** What you will do **
With the pictures left out, copy the records below exactly from the first line down to the line holding "Khabib Nurmagomedov ka thënë se ai e shijoi", and include that line.

** Stored items from a collection **
== Segment start ==

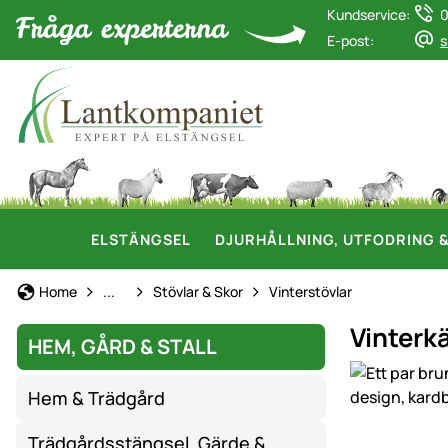
Kundservice:
0
E-post:
s
ELSTÄNGSEL
DJURHÅLLNING, UTFODRING 
Arbetskläder & Skyddsutrustning
Home
...
Stövlar & Skor
Vinterstövlar
Vinterkä
HEM, GÅRD & STALL
Produktgaler
Hem & Trädgård
Trädgårdsstängsel, Gärde &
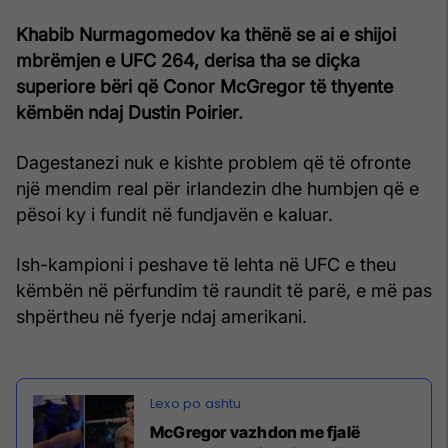
Khabib Nurmagomedov ka thënë se ai e shijoi
mbrëmjen e UFC 264, derisa tha se diçka
superiore bëri që Conor McGregor të thyente
këmbën ndaj Dustin Poirier.
Dagestanezi nuk e kishte problem që të ofronte
një mendim real për irlandezin dhe humbjen që e
pësoi ky i fundit në fundjavën e kaluar.
Ish-kampioni i peshave të lehta në UFC e theu
këmbën në përfundim të raundit të parë, e më pas
shpërtheu në fyerje ndaj amerikani.
McGregor vazhdon me fjalë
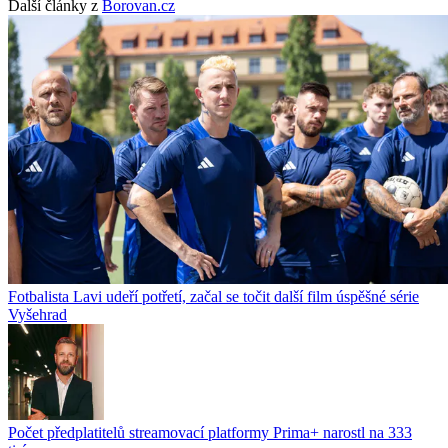
Další články z
Borovan.cz
Fotbalista Lavi udeří potřetí, začal se točit další film úspěšné série
Vyšehrad
Počet předplatitelů streamovací platformy Prima+ narostl na 333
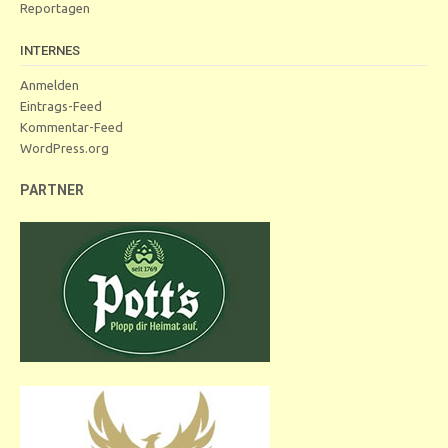
Reportagen
INTERNES
Anmelden
Eintrags-Feed
Kommentar-Feed
WordPress.org
PARTNER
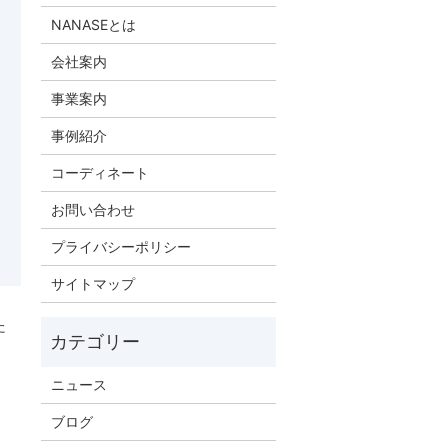
NANASEとは
会社案内
事業案内
事例紹介
コーディネート
お問い合わせ
プライバシーポリシー
サイトマップ
た
ニュース
ブログ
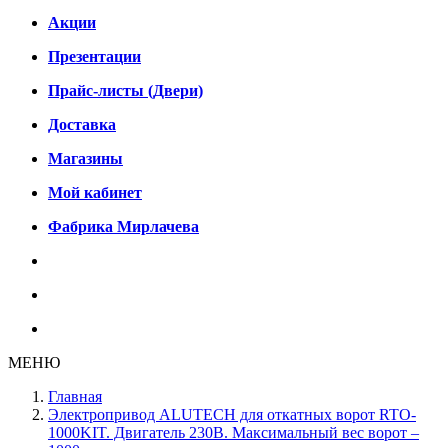
Акции
Презентации
Прайс-листы (Двери)
Доставка
Магазины
Мой кабинет
Фабрика Мирлачева
МЕНЮ
Главная
Электропривод ALUTECH для откатных ворот RTO-
1000KIT. Двигатель 230В. Максимальный вес ворот –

== Segment end ==

** Response **
Kundservice:
0
E-post:
s
ELSTÄNGSEL
DJURHÅLLNING, UTFODRING 
Arbetskläder & Skyddsutrustning
Home
...
Stövlar & Skor
Vinterstövlar
Vinterkä
HEM, GÅRD & STALL
Produktgaler
Hem & Trädgård
Trädgårdsstängsel, Gärde &
Khabib Nurmagomedov ka thënë se ai e shijoi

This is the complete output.